By PATRICK GOWER
Thieves have ripped an ancient matai tree from Department of Conservation land where it stood untouched for nearly 700 years.
The 20m tree was hacked down with a chainsaw and carted away in a large truck from the Pureora Forest Park in the central North Island over Christmas-New Year.
Peter Devlin, the DoC Pureora Field Centre manager, said native trees had been stolen before from the 68,000ha park.
But this was the first time a living tree of this size had been taken.
"They just drove a truck in there and chopped it down in three pieces," he said.
"And now it will be milled into saleable timber, or at worst, chopped into firewood."
Mr Devlin said the 1m-diameter trunk would be worth several thousand dollars on the black market.
The area has been renowned as a cornerstone of New Zealand's environmental history since barefoot ecologist Stephen King led a dramatic treetop sit-in to stop the logging of 1000-year-old totara in 1978.
Mr King was "dumbfounded" yesterday to hear that the tree had been stolen.
"This is just another setback, thanks to some idiots with no conscience."
Investigations had shown the thieves drove a truck fitted with a small crane on the back down an access road along a firebreak to the tree.
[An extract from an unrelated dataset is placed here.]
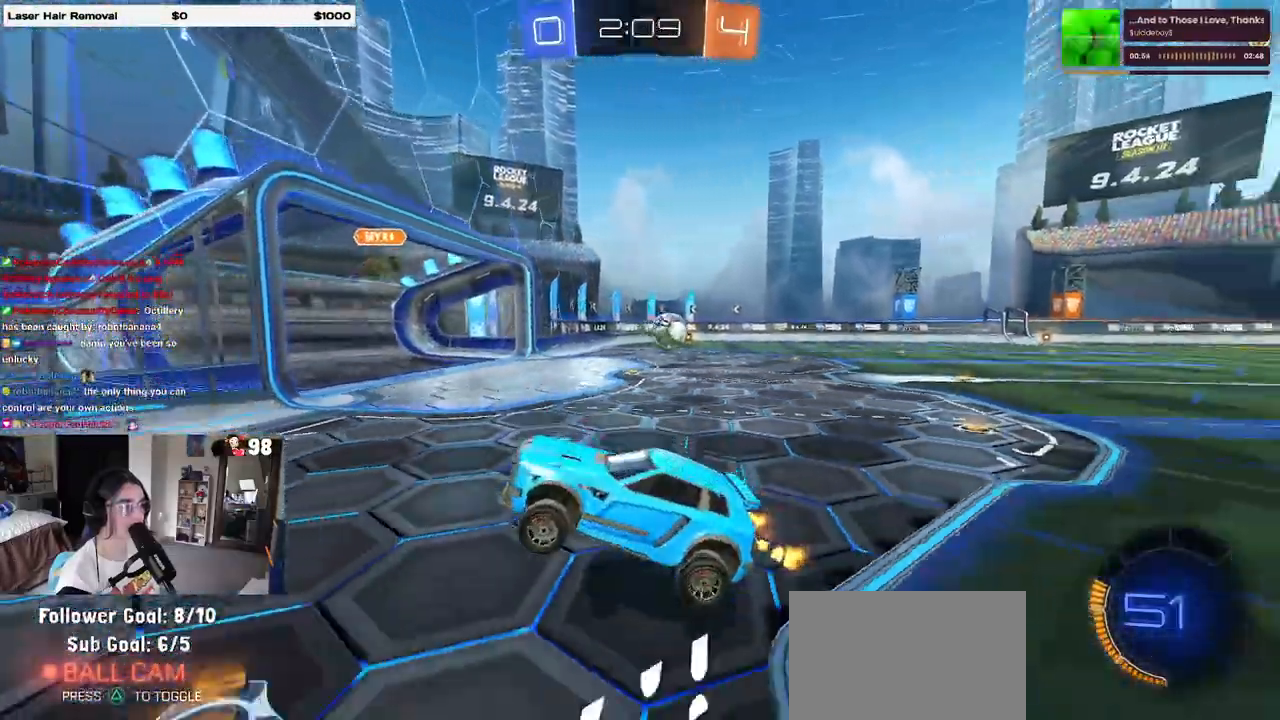
{"buttons": ["R2"], "left_stick": "up-right", "right_stick": "center", "events": [[200, "SQUARE", "down"], [283, "SQUARE", "up"]]}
Constable Steve O'Halloran, of Benneydale, said that if the thieves were caught, they would be charged under the Conservation Act.
Tree thieves had been responsible for a recent spate of ponga being stolen for fencing, and they often mutilated trunks to get burl - a large tree's "warts" - for sale to craftspeople.
"These are people who used to log for a living until it became illegal," he said. "Now they are just carrying on with that, but doing it illegally."
Descendants of the land's original Maori occupants, the Poakani people, are angry about the theft.
Spokesman John Paki said: "We are shocked by the sheer audacity of this attack.
"All of the trees here are treasures to us, a reminder of the way things used to be."